Extract provided:
British food prices rose at the fastest pace since 1980 last month, driving inflation back to a 40-year high and heaping pressure on the embattled government to balance the books without gutting help for the nation’s poorest residents.
Food prices jumped 14.6% in the year through September, led by the soaring cost of staples such as meat, bread, milk and eggs, the Office for National Statistics said Wednesday. That pushed consumer price inflation back to 10.1%, the highest since early 1982 and equal to the level last reached in July.
The figures immediately fueled demands that the government do more to help families and retirees as it struggles to regain credibility after an ill-fated package of tax cuts roiled financial markets. Treasury chief Jeremy Hunt ditched the package after he took office last week, but he has warned that this will be a difficult winter and spending reductions also will be needed.
Glenn Sanderson, head teacher at St. Aidan’s Catholic Academy in Sunderland, said schools across the country are finding it difficult to feed needy children, with many diverting money from textbooks and classroom teaching to subsidize meal programs. The suggestion of government budget cuts in this environment is "appalling," he said.
"Parents … are having to make difficult decisions — do they pay the bus fare to send their child to education or do they use that money to feed their child," Sanderson told the BBC. "In today’s society, I find that completely unacceptable."
Hunt this week told the House of Commons that the government would "prioritize help for the most vulnerable while delivering wider economic stability." But he also backed away from Prime Minister Liz Truss’ previous commitment to increase pensions in line with inflation.
Downing Street spokesman Max Blain said "no decisions have been made" on pension guarantees.
"We are very aware of how many vulnerable pensioners there are," but the government is not making "any commitments on any particular policy areas at this point,'' he said.

Task to complete:
Copy the passage from the article on British food prices and inflation word for word, starting at "Hunt this week" and ending at "line with inflation.".

Given records:
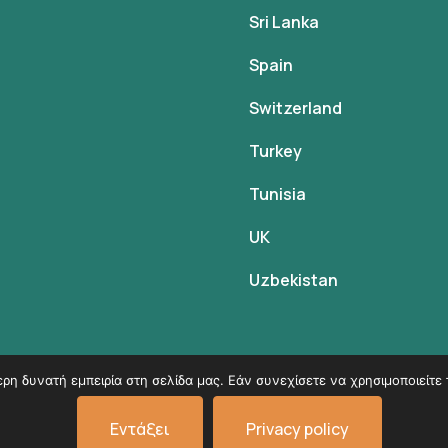
Sri Lanka
Spain
Switzerland
Turkey
Tunisia
UK
Uzbekistan
η δυνατή εμπειρία στη σελίδα μας. Εάν συνεχίσετε να χρησιμοποιείτε 
© Copyright 2026
VK Travel by Victoria Kokka
.
Εντάξει
Privacy policy
Όροι χρήσης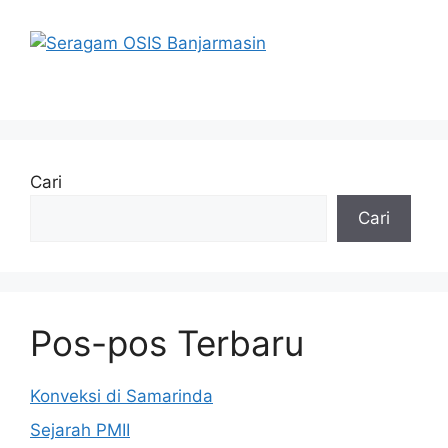
Cari
Cari
Pos-pos Terbaru
Konveksi di Samarinda
Sejarah PMII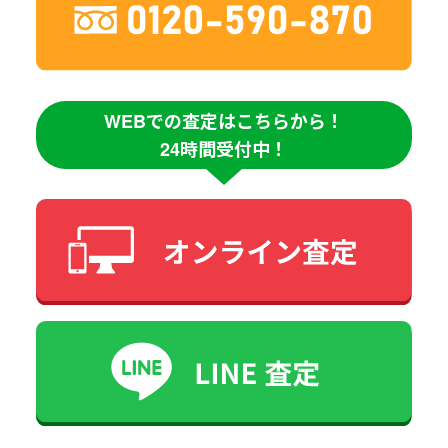
WEBでの査定はこちらから！
24時間受付中！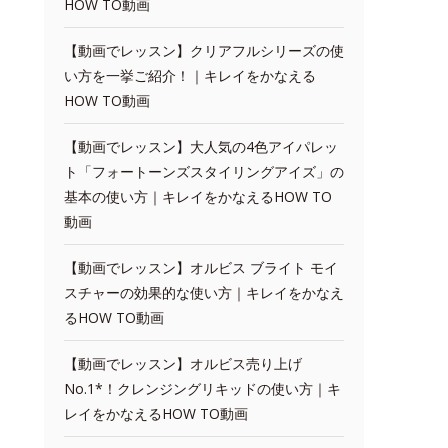
HOW TO動画
【動画でレッスン】クリアフルシリーズの使
い方を一挙ご紹介！｜キレイをかなえる
HOW TO動画
【動画でレッスン】大人気の4色アイパレッ
ト「フォートーンズスタイリングアイズ」の
基本の使い方｜キレイをかなえるHOW TO
動画
【動画でレッスン】オルビス ブライト モイ
スチャーの効果的な使い方｜キレイをかなえ
るHOW TO動画
【動画でレッスン】オルビス売り上げ
No.1*！クレンジングリキッドの使い方｜キ
レイをかなえるHOW TO動画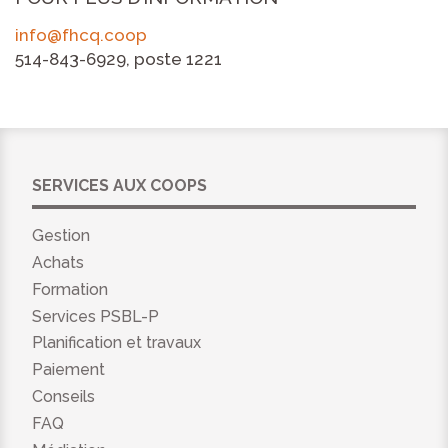
info@fhcq.coop
514-843-6929, poste 1221
SERVICES AUX COOPS
Gestion
Achats
Formation
Services PSBL-P
Planification et travaux
Paiement
Conseils
FAQ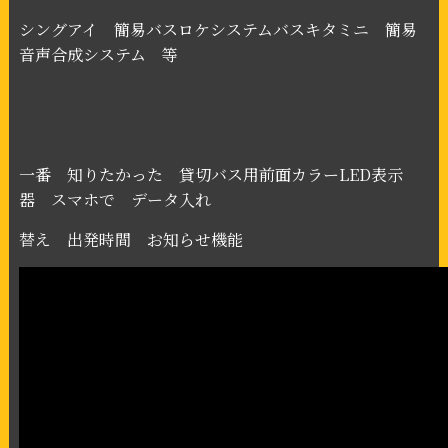
シングアイ 簡易バスロケシステムバスキタミニ 簡易
音声合成システム 等
一番 知りたかった 貸切バス用前面カラー
LED
表示
器 スマホで データ入れ
替え 出発時間 お知らせ機能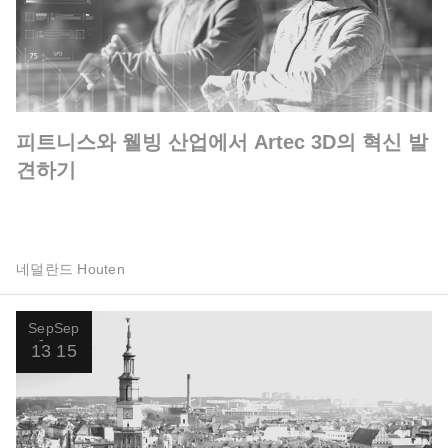
피트니스와 웰빙 산업에서 Artec 3D의 혁신 발
견하기
네덜란드 Houten
Sep
Sep
13
15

Task answer:
Hunt this week told the House of Commons that the government would "prioritize help for the most vulnerable while delivering wider economic stability." But he also backed away from Prime Minister Liz Truss’ previous commitment to increase pensions in line with inflation.